▶ _DOCUMENT EXTRACT_
★ ★ ★ ★ ★ ★ ★

A few months ago, I was talking with an American guy I know named Alex.
He’s a tiny bit younger than me in his mid 20s and is from Florida originally.
Anyway, he has more experience dealing with foreigners down here than I do since I haven’t interacted with too many other foreigners in most of my time in Mexico.
When he first got to Mexico City, he decided to stay in a hostel for the start of his trip before ultimately moving into the apartment building that I lived at.
While there, he was telling me about how common it was to see relatively young men in their early to mid 20s working on their laptops in the hostel common room.
Working endless hours – we’re talking maybe 10 hours a day more or less.
And what do these hard workers get for all their effort?
Enough to make it rain in the club with the hoes and the bitches, amiright?!
Well, joking aside…
Who knows how much they were making per month.
But it wasn’t much I suppose if they were living in a hostel.
Though why would said foreigners choose such a lifestyle?

★ ★ ★ ★ ★ ★ ★

▶ _DATA UNDER STUDY_
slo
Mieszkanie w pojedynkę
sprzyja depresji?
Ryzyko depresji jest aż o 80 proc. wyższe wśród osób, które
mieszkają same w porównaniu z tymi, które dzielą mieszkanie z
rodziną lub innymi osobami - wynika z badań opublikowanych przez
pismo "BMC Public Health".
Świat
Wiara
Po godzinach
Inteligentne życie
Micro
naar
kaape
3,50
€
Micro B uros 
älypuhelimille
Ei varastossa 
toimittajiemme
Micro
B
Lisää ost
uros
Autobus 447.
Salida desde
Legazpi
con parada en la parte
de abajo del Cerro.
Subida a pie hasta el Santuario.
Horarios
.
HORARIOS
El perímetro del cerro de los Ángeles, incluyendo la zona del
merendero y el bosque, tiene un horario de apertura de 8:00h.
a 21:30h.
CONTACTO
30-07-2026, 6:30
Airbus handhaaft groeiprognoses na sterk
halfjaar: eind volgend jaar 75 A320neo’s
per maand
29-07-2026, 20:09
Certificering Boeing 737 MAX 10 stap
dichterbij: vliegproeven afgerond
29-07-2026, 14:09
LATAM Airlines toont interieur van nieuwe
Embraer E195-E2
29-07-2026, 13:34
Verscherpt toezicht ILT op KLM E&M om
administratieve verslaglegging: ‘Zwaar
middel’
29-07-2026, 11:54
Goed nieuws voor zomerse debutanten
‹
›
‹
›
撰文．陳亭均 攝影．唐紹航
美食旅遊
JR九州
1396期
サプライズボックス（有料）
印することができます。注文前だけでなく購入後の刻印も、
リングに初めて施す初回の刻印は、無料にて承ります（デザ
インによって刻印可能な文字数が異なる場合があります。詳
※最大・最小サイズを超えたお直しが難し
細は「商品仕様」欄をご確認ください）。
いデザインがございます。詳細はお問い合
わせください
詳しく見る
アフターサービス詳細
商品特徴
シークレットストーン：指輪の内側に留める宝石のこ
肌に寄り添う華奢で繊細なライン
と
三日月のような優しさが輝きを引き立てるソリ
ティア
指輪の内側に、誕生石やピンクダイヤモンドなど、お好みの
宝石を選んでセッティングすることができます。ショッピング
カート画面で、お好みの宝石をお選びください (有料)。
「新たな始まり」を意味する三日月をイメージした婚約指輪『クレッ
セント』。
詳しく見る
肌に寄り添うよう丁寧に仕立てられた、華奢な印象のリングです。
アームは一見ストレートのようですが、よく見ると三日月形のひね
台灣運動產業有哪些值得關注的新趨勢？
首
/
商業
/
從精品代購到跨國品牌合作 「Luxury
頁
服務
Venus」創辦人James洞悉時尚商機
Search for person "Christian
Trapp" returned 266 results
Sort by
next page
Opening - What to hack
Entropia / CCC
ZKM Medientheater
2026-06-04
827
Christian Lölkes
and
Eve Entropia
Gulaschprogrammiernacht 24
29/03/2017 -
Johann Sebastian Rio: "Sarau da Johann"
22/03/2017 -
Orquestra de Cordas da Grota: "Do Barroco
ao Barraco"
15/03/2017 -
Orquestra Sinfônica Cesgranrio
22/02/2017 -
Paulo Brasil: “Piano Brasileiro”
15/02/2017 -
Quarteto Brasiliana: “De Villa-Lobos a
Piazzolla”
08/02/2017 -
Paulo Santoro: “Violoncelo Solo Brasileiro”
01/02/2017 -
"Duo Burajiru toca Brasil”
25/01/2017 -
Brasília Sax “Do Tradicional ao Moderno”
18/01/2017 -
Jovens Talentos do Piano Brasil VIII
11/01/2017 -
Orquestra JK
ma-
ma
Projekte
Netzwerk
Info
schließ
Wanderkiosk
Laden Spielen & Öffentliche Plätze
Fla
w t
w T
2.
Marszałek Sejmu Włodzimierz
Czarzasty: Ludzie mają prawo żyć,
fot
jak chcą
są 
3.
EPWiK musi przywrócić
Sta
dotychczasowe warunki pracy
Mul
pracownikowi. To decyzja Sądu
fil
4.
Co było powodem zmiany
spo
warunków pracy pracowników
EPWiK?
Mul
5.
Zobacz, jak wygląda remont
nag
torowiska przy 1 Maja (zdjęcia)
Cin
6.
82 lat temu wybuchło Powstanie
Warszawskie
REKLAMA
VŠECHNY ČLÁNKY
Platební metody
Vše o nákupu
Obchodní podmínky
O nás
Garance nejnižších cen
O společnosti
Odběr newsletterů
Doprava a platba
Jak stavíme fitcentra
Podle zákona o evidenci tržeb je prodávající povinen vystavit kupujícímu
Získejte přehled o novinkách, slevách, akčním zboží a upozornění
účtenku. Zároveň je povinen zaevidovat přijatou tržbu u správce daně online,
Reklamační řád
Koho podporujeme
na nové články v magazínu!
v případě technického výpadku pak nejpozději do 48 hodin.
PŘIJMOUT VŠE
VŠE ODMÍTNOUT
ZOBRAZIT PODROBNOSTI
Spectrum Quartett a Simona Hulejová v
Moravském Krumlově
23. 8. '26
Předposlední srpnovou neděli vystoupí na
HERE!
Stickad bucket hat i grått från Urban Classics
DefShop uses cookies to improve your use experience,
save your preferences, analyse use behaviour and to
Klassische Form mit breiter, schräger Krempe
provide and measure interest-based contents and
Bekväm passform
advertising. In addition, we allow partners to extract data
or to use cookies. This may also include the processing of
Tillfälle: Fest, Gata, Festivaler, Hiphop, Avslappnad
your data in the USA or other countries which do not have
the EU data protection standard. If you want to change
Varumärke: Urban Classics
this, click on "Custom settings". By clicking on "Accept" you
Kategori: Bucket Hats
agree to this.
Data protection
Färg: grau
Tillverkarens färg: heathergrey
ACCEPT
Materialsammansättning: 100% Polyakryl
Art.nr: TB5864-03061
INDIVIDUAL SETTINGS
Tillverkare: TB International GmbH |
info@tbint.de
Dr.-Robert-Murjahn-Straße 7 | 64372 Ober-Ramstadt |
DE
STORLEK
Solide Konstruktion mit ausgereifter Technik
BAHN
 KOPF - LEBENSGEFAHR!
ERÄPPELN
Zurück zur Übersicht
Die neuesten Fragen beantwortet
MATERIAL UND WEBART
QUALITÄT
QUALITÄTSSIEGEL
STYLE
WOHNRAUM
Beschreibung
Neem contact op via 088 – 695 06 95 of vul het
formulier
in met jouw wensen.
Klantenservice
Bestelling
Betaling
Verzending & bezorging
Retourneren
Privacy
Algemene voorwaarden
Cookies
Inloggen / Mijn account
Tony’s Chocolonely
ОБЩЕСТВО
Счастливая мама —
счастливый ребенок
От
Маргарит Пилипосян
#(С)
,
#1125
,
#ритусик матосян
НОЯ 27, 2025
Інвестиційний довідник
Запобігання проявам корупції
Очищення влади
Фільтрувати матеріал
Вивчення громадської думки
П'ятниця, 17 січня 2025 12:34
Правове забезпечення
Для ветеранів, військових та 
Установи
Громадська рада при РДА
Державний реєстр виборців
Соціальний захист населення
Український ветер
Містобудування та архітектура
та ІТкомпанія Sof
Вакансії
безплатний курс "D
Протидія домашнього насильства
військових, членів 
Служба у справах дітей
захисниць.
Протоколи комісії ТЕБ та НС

★ ★ ★ ★ ★ ★ ★

▶ _ACTION ITEM 1_
Repeat everything in the passage about Alex's time in Mexico City from "He’s a tiny" down to "in a hostel.".
▶ _ACTION ITEM 2_
In the passage about Alex's time in Mexico City, where did Alex stay when he first got to Mexico City?

▶ _EXERCISE RESPONSE 1_
He’s a tiny bit younger than me in his mid 20s and is from Florida originally.
Anyway, he has more experience dealing with foreigners down here than I do since I haven’t interacted with too many other foreigners in most of my time in Mexico.
When he first got to Mexico City, he decided to stay in a hostel for the start of his trip before ultimately moving into the apartment building that I lived at.
While there, he was telling me about how common it was to see relatively young men in their early to mid 20s working on their laptops in the hostel common room.
Working endless hours – we’re talking maybe 10 hours a day more or less.
And what do these hard workers get for all their effort?
Enough to make it rain in the club with the hoes and the bitches, amiright?!
Well, joking aside…
Who knows how much they were making per month.
But it wasn’t much I suppose if they were living in a hostel.

▶ _EXERCISE RESPONSE 2_
He stayed in a hostel.